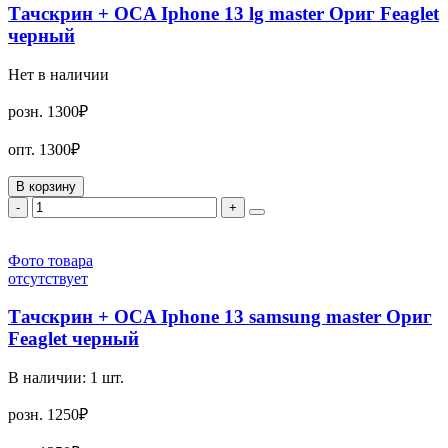
Тачскрин + OCA Iphone 13 lg master Ориг Feaglet
черный
Нет в наличии
розн.
1300₽
опт.
1300₽
В корзину
-
+
Фото товара
отсутствует
Тачскрин + OCA Iphone 13 samsung master Ориг
Feaglet черный
В наличии:
1
шт.
розн.
1250₽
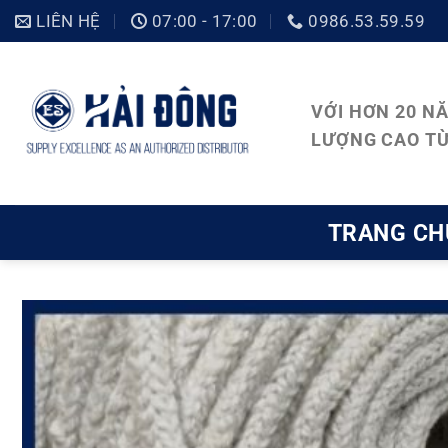
Bỏ
LIÊN HỆ
07:00 - 17:00
0986.53.59.59
qua
nội
VỚI HƠN 20 N
dung
LƯỢNG CAO TỪ
TRANG CH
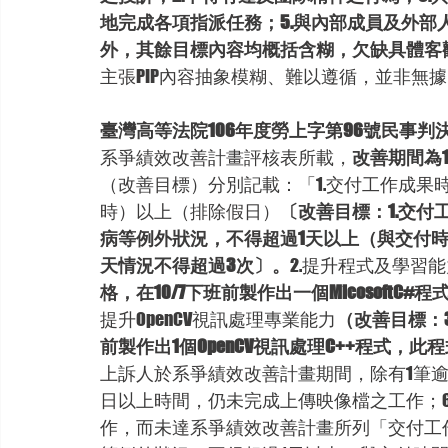
地完成各項指派任務；5.與內部成員及外部
外，其餘目標內容均概括含糊，欠缺具體客
主張PIP內容抽象模糊、難以遵循，並非無
臺灣高等法院106年度勞上字第96號民事判
系爭績效改善計畫評核表所載，
改善期間為10
（改善目標）分別記載：「1.交付工作成果
時）以上（排除假日）
〔改善目標：1.交付
病等例外狀況，不得超過1天以上（與交付時
天情況不得超過3次〕。
2.提升程式及學習
格，在10/7下班前製作出一個Micosoft
提升OpenCV視訊處理專業能力
（改善目標：3.依
前製作出1個OpenCV視訊處理C++程式
上訴人於系爭績效改善計畫期間，除有1筆逾
日以上時間，仍未完成上傳映像檔之工作；
作，而未達系爭績效改善計畫所列「交付工作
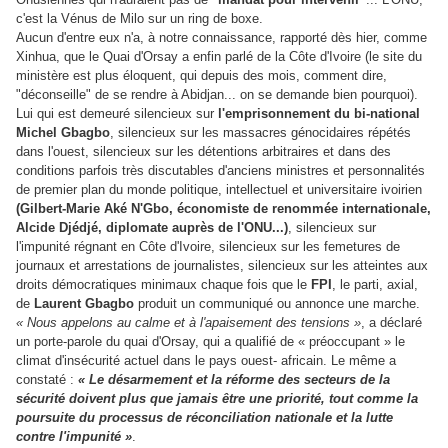
c'est la Vénus de Milo sur un ring de boxe.
Aucun d'entre eux n'a, à notre connaissance, rapporté dès hier, comme
Xinhua, que le Quai d'Orsay a enfin parlé de la Côte d'Ivoire (le site du
ministère est plus éloquent, qui depuis des mois, comment dire,
"déconseille" de se rendre à Abidjan... on se demande bien pourquoi).
Lui qui est demeuré silencieux sur
l'emprisonnement du bi-national
Michel Gbagbo
, silencieux sur les massacres génocidaires répétés
dans l'ouest, silencieux sur les détentions arbitraires et dans des
conditions parfois très discutables d'anciens ministres et personnalités
de premier plan du monde politique, intellectuel et universitaire ivoirien
(Gilbert-Marie Aké N'Gbo, économiste de renommée internationale,
Alcide Djédjé, diplomate auprès de l'ONU...)
, silencieux sur
l'impunité régnant en Côte d'Ivoire, silencieux sur les femetures de
journaux et arrestations de journalistes, silencieux sur les atteintes aux
droits démocratiques minimaux chaque fois que le
FPI
, le parti, axial,
de
Laurent Gbagbo
produit un communiqué ou annonce une marche.
« Nous appelons au calme et à l'apaisement des tensions »
, a déclaré
un porte-parole du quai d'Orsay, qui a qualifié de « préoccupant » le
climat d'insécurité actuel dans le pays ouest- africain. Le même a
constaté :
« Le désarmement et la réforme des secteurs de la
sécurité doivent plus que jamais être une priorité, tout comme la
poursuite du processus de réconciliation nationale et la lutte
contre l'impunité »
.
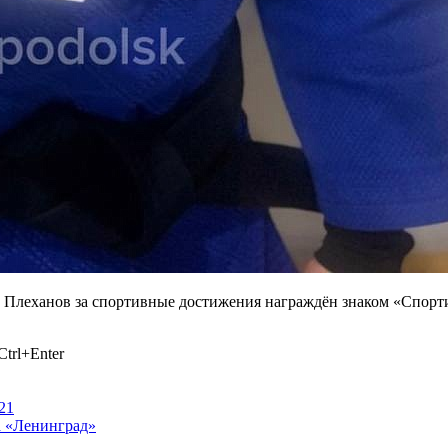
 Плеханов за спортивные достижения награждён знаком «Спорти
trl+Enter
21
а «Ленинград»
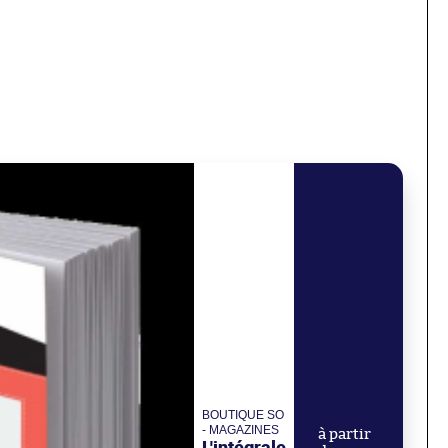
BOUTIQUE SO
- MAGAZINES
à partir
L'intégrale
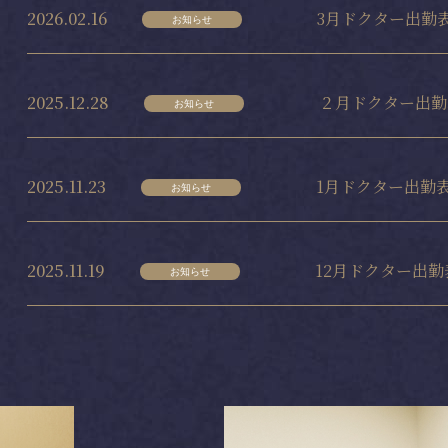
2026.02.16
3月ドクター出勤
お知らせ
2025.12.28
２月ドクター出勤
お知らせ
2025.11.23
1月ドクター出勤
お知らせ
2025.11.19
12月ドクター出勤
お知らせ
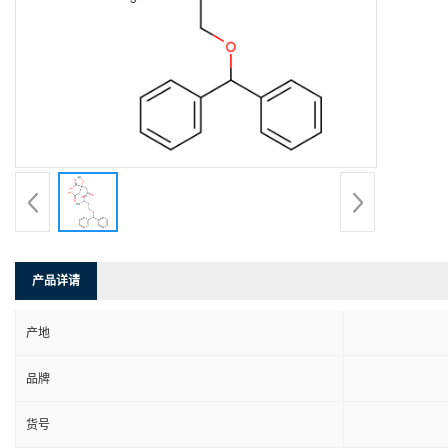
产品详请
产地
品牌
货号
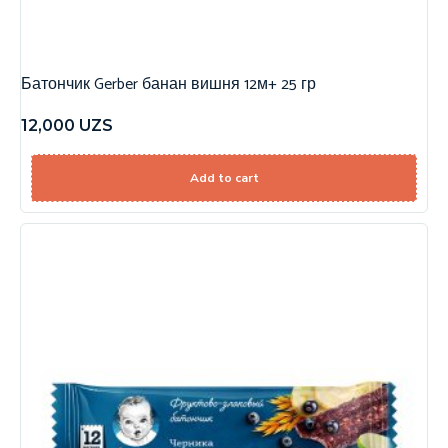
Батончик Gerber банан вишня 12м+ 25 гр
12,000
UZS
Add to cart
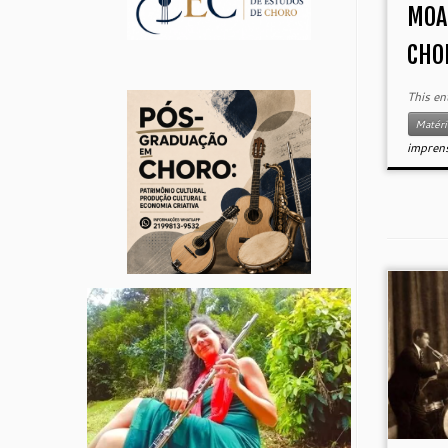
MOA
CHO
This en
Matéri
impren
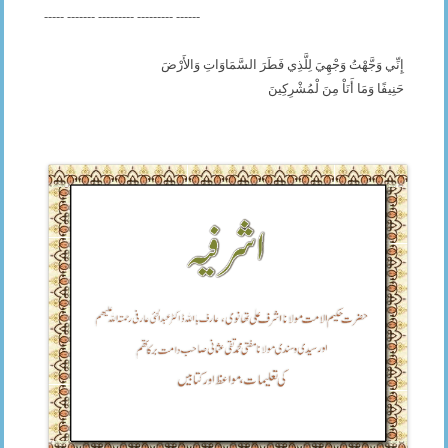
----- ------- --------- --------- ------
إِنِّي وَجَّهْتُ وَجْهِيَ لِلَّذِي فَطَرَ السَّمَاوَاتِ وَالأَرْضَ
حَنِيفًا وَمَا أَنَاْ مِنَ لْمُشْرِكِينَ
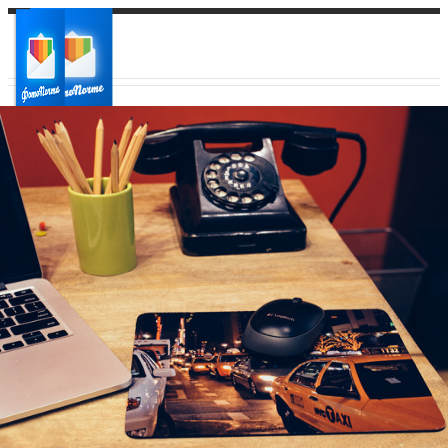
Ваш город:
Ваш регион доставки
Выберите из списка:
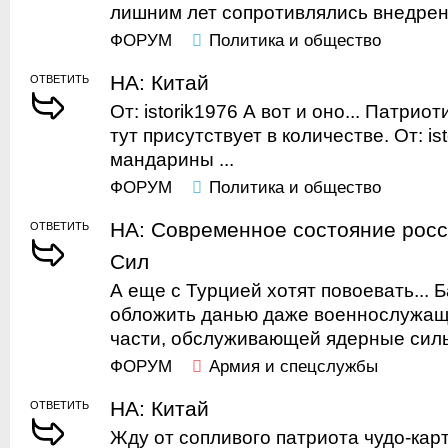
лишним лет сопротивлялись внедрен
ФОРУМ
Политика и общество
НА: Китай
ОТВЕТИТЬ
От: istorik1976 А вот и оно... Патриот
тут присутствует в количестве. От: is
мандарины ...
ФОРУМ
Политика и общество
НА: Современное состояние рос
ОТВЕТИТЬ
Сил
А еще с Турцией хотят повоевать...
обложить данью даже военнослужащи
части, обслуживающей ядерные силы
ФОРУМ
Армия и спецслужбы
НА: Китай
ОТВЕТИТЬ
Жду от сопливого патриота чудо-кар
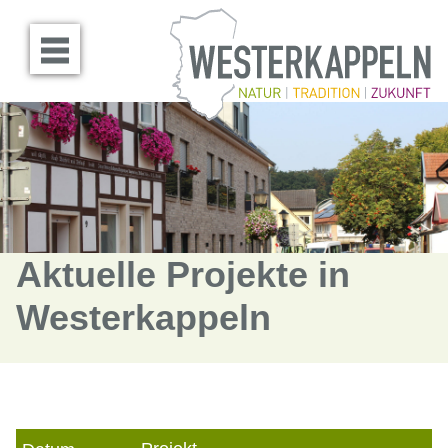
Menü öffnen
Aktuelle Projekte in
Westerkappeln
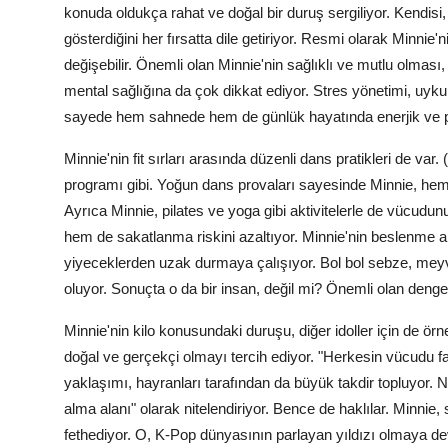
konuda oldukça rahat ve doğal bir duruş sergiliyor. Kendis
gösterdiğini her fırsatta dile getiriyor. Resmi olarak Minnie'
değişebilir. Önemli olan Minnie'nin sağlıklı ve mutlu olması,
mental sağlığına da çok dikkat ediyor. Stres yönetimi, uy
sayede hem sahnede hem de günlük hayatında enerjik ve poz
Minnie'nin fit sırları arasında düzenli dans pratikleri de var.
programı gibi. Yoğun dans provaları sayesinde Minnie, hem
Ayrıca Minnie, pilates ve yoga gibi aktivitelerle de vücudu
hem de sakatlanma riskini azaltıyor. Minnie'nin beslenme al
yiyeceklerden uzak durmaya çalışıyor. Bol bol sebze, meyve
oluyor. Sonuçta o da bir insan, değil mi? Önemli olan den
Minnie'nin kilo konusundaki duruşu, diğer idoller için de ör
doğal ve gerçekçi olmayı tercih ediyor. "Herkesin vücudu far
yaklaşımı, hayranları tarafından da büyük takdir topluyor. 
alma alanı" olarak nitelendiriyor. Bence de haklılar. Minnie,
fethediyor. O, K-Pop dünyasının parlayan yıldızı olmaya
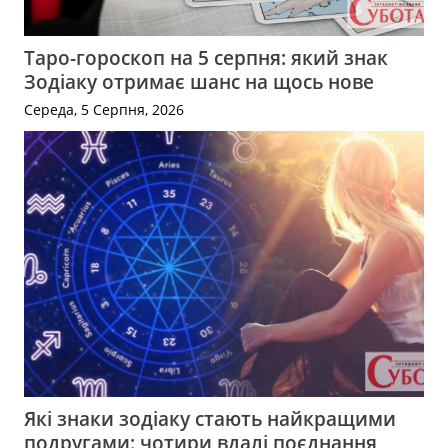
Таро-гороскоп на 5 серпня: який знак
Зодіаку отримає шанс на щось нове
Середа, 5 Серпня, 2026
Які знаки зодіаку стають найкращими
подругами: чотири вдалі поєднання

--*--

Give every line of text in the records as a JSON list of strings, one string per line, with blank lines omitted and the picture markers left out.

* [TASK RESPONSE]
[
  "Тачскрин + OCA Iphone 13 lg master Ориг Feaglet",
  "черный",
  "Нет в наличии",
  "розн.",
  "1300₽",
  "опт.",
  "1300₽",
  "В корзину",
  "-",
  "+",
  "Фото товара",
  "отсутствует",
  "Тачскрин + OCA Iphone 13 samsung master Ориг",
  "Feaglet черный",
  "В наличии:",
  "1",
  "шт.",
  "розн.",
  "1250₽",
  "Bỏ",
  "LIÊN HỆ",
  "07:00 - 17:00",
  "0986.53.59.59",
  "qua",
  "nội",
  "VỚI HƠN 20 N",
  "dung",
  "LƯỢNG CAO TỪ",
  "TRANG CH",
  "地完成各項指派任務；5.與內部成員及外部",
  "外，其餘目標內容均概括含糊，欠缺具體客",
  "主張PIP內容抽象模糊、難以遵循，並非無",
  "臺灣高等法院106年度勞上字第96號民事判",
  "系爭績效改善計畫評核表所載，",
  "改善期間為10",
  "（改善目標）分別記載：「1.交付工作成果",
  "時）以上（排除假日）",
  "〔改善目標：1.交付",
  "病等例外狀況，不得超過1天以上（與交付時",
  "天情況不得超過3次〕。",
  "2.提升程式及學習",
  "格，在10/7下班前製作出一個Micosoft",
  "提升OpenCV視訊處理專業能力",
  "（改善目標：3.依",
  "前製作出1個OpenCV視訊處理C++程式",
  "上訴人於系爭績效改善計畫期間，除有1筆逾",
  "日以上時間，仍未完成上傳映像檔之工作；",
  "作，而未達系爭績效改善計畫所列「交付工作",
  "c'est la Vénus de Milo sur un ring de boxe.",
  "Aucun d'entre eux n'a, à notre connaissance, rapporté dès hier, comme",
  "Xinhua, que le Quai d'Orsay a enfin parlé de la Côte d'Ivoire (le site du",
  "ministère est plus éloquent, qui depuis des mois, comment dire,",
  "\"déconseille\" de se rendre à Abidjan... on se demande bien pourquoi).",
  "Lui qui est demeuré silencieux sur",
  "l'emprisonnement du bi-national",
  "Michel Gbagbo",
  ", silencieux sur les massacres génocidaires répétés",
  "dans l'ouest, silencieux sur les détentions arbitraires et dans des",
  "conditions parfois très discutables d'anciens ministres et personnalités",
  "de premier plan du monde politique, intellectuel et universitaire ivoirien",
  "(Gilbert-Marie Aké N'Gbo, économiste de renommée internationale,",
  "Alcide Djédjé, diplomate auprès de l'ONU...)",
  ", silencieux sur",
  "l'impunité régnant en Côte d'Ivoire, silencieux sur les femetures de",
  "journaux et arrestations de journalistes, silencieux sur les atteintes aux",
  "droits démocratiques minimaux chaque fois que le",
  "FPI",
  ", le parti, axial,",
  "de",
  "Laurent Gbagbo",
  "produit un communiqué ou annonce une marche.",
  "« Nous appelons au calme et à l'apaisement des tensions »",
  ", a déclaré",
  "un porte-parole du quai d'Orsay, qui a qualifié de « préoccupant » le",
  "climat d'insécurité actuel dans le pays ouest- africain. Le même a",
  "constaté :",
  "« Le désarmement et la réforme des secteurs de la",
  "sécurité doivent plus que jamais être une priorité, tout comme la",
  "poursuite du processus de réconciliation nationale et la lutte",
  "contre l'impunité »",
  ".",
  " Плеханов за спортивные достижения награждён знаком «Спорти",
  "trl+Enter",
  "21",
  "а «Ленинград»",
  "BOUTIQUE SO",
  "- MAGAZINES",
  "à partir",
  "L'intégrale",
  "2026.02.16",
  "3月ドクター出勤",
  "お知らせ",
  "2025.12.28",
  "２月ドクター出勤",
  "お知らせ",
  "2025.11.23",
  "1月ドクター出勤",
  "お知らせ",
  "2025.11.19",
  "12月ドクター出勤",
  "お知らせ",
  "产品详请",
  "产地",
  "品牌",
  "货号",
  "Батончик Gerber банан вишня 12м+ 25 гр",
  "12,000",
  "UZS",
  "Add to cart",
  "MOA",
  "CHO",
  "This en",
  "Matéri",
  "impren",
  "----- ------- --------- --------- ------",
  "إِنِّي وَجَّهْتُ وَجْهِيَ لِلَّذِي فَطَرَ السَّمَاوَاتِ وَالأَرْضَ",
  "حَنِيفًا وَمَا أَنَاْ مِنَ لْمُشْرِكِينَ",
  "Ваш город:",
  "Ваш регион доставки",
  "Выберите из списка:",
  "лишним лет сопротивлялись внедрен",
  "ФОРУМ",
  "Политика и общество",
  "НА: Китай",
  "ОТВЕТИТЬ",
  "От: istorik1976 А вот и оно... Патриот",
  "тут присутствует в количестве. От: is",
  "мандарины ...",
  "ФОРУМ",
  "Политика и общество",
  "НА: Современное состояние рос",
  "ОТВЕТИТЬ",
  "Сил",
  "А еще с Турцией хотят повоевать...",
  "обложить данью даже военнослужащи",
  "части, обслуживающей ядерные силы",
  "ФОРУМ",
  "Армия и спецслужбы",
  "НА: Китай",
  "ОТВЕТИТЬ",
  "Жду от сопливого патриота чудо-кар",
  "Menü öffnen",
  "Aktuelle Projekte in",
  "Westerkappeln",
  "konuda oldukça rahat ve doğal bir duruş sergiliyor. Kendis",
  "gösterdiğini her fırsatta dile getiriyor. Resmi olarak Minnie'",
  "değişebilir. Önemli olan Minnie'nin sağlıklı ve mutlu olması,",
  "mental sağlığına da çok dikkat ediyor. Stres yönetimi, uy",
  "sayede hem sahnede hem de günlük hayatında enerjik ve poz",
  "Minnie'nin fit sırları arasında düzenli dans pratikleri de var.",
  "programı gibi. Yoğun dans provaları sayesinde Minnie, hem",
  "Ayrıca Minnie, pilates ve yoga gibi aktivitelerle de vücudu",
  "hem de sakatlanma riskini azaltıyor. Minnie'nin beslenme al",
  "yiyeceklerden uzak durmaya çalışıyor. Bol bol sebze, meyve",
  "oluyor. Sonuçta o da bir insan, değil mi? Önemli olan den",
  "Minnie'nin kilo konusundaki duruşu, diğer idoller için de ör",
  "doğal ve gerçekçi olmayı tercih ediyor. \"Herkesin vücudu far",
  "yaklaşımı, hayranları tarafından da büyük takdir topluyor. ",
  "alma alanı\" olarak nitelendiriyor. Bence de haklılar. Minnie,",
  "fethediyor. O, K-Pop dünyasının parlayan yıldızı olmaya",
  "Таро-гороскоп на 5 серпня: який знак",
  "Зодіаку отримає шанс на щось нове",
  "Середа, 5 Серпня, 2026",
  "Які знаки зодіаку стають найкращими",
  "подругами: чотири вдалі поєднання"
]